The proposed changes reflect how "Beijing is realizing that there are steep economic costs attached to its data sovereignty ideals," Goujon said.

"Multinational corporations, particularly in data-intensive sunrise industries which Beijing is counting on to fuel new growth, cannot operate in extreme ambiguity over what will be considered 'important data' today versus tomorrow and whether their operations will seize up over a political whim by CAC regulators." 

More regulatory clarity for business?

China's economic rebound from Covid-19 has slowed since April. News of a few raids on foreign consultancies earlier this year, ahead of the implementation of an updated anti-espionage law, added to uncertainties for multinationals.

"When economic times were good, Beijing felt confident in asserting a stringent data security regime in the footsteps of the EU and with the US lagging behind in this regulatory realm (for example, heavy state oversight of cross-border data flows and strict data localization requirements)," Rhodium Group's Goujon said.

The country's top executive body, the State Council, in August revealed a 24-point plan for supporting foreign business operations in the country.

The text included a call to reduce the frequency of random inspections for companies with low credit risk, and promoting data flows with "green channels" for certain foreign businesses.

During consultancy Teneo's recent trip to China, the firm found that "foreign business sources were largely unexcited about the plan, noting that it consists mostly of vague commitments or repackaging of existing policies, but some will be useful at the margin," managing director Gabriel Wildau said in a note.

He added that "the 24-point plan included a commitment to clarify the definition of 'produced in China' so that foreign companies' domestically made products can qualify."

When U.S. Commerce Secretary Gina Raimondo visited China in August, she called for more action to improve predictability for U.S. businesses in China. Referring to the State Council's 24 points, she said: "Any one of those could be addressed as a way to show action."

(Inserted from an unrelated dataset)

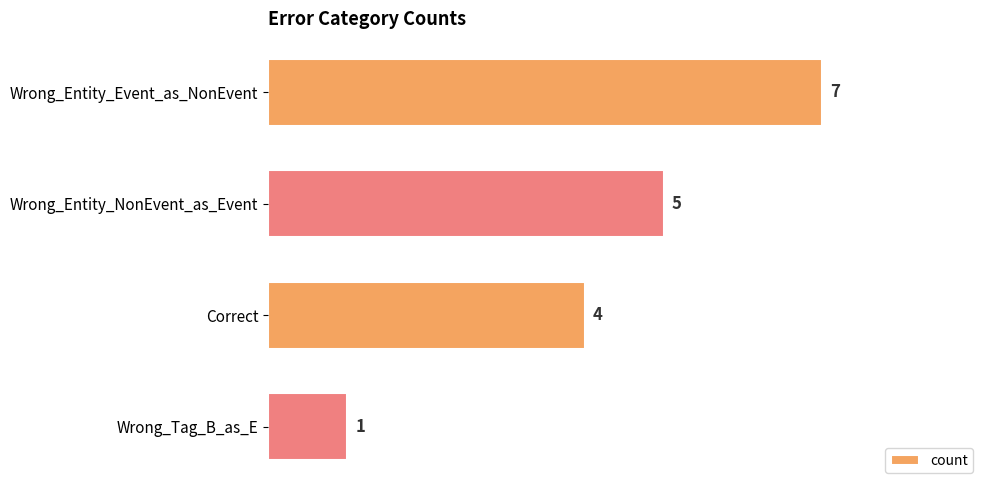

Reading bottom to top, list all the values displayed in this chart.

Wrong_Tag_B_as_E=1	Correct=4	Wrong_Entity_NonEvent_as_Event=5	Wrong_Entity_Event_as_NonEvent=7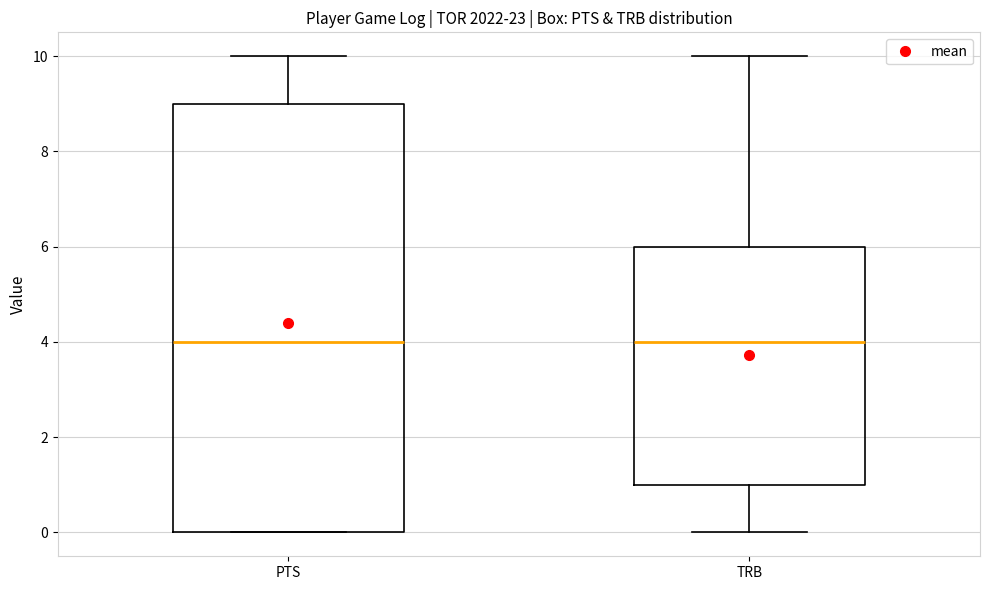

Reading left to right, transcribe this box plot: for each box, give where its median line is, the range the box spans, and where its two whiskers end, as read against the y-axis. The values are not printed on the chart, so give them approximately, as read against the axis.

PTS: median 4, box 0 to 9, whiskers 0 to 10
TRB: median 4, box 1 to 6, whiskers 0 to 10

The U.S.-China Business Council's latest annual survey found the second-biggest challenge for members this year was around data, personal information and cybersecurity rules. The first challenge they cited was international and domestic politics.

The council was not available for comment due to the holiday in China.

While the proposed data rules lower regulatory risk, they don't eliminate it because "important data" remains undefined — and subject to Beijing's determination at any time, Martin Chorzempa, senior fellow at the Peterson Institute for International Economics, and Samm Sacks, senior fellow at Yale Law School Paul Tsai China Center and New America, said in a PIIE blog post Tuesday.

Still, "not only did the leadership commit to a more 'transparent and predictable' approach to technology regulation in the wake of the tech crackdown, the new regulations follow directly on the State Council's 24 measures unveiled in August, which explicitly call for free data flows. Other concrete actions to improve the business environment could flow from those measures as well," Chorzempa and Sacks said.

The proposed changes to data export controls follow an easing in recent months on other regulation.

In artificial intelligence, Baidu and other Chinese companies in late August were finally able to launch generative AI chatbots to the public, after Beijing's "interim regulation" for the management of such services took effect on Aug. 15.

The new version of the AI rules said they would not apply to companies developing the tech as long as the product was not available to the mass public. That's more relaxed than a draft released in April that said forthcoming rules would apply even at the research stage.

The latest version of the AI rules also did not include a blanket license requirement, only saying that one was needed if stipulated by law and regulations. It did not specify which ones.

Earlier in August, Baidu CEO Robin Li had called the new rules "more pro-innovation than regulation."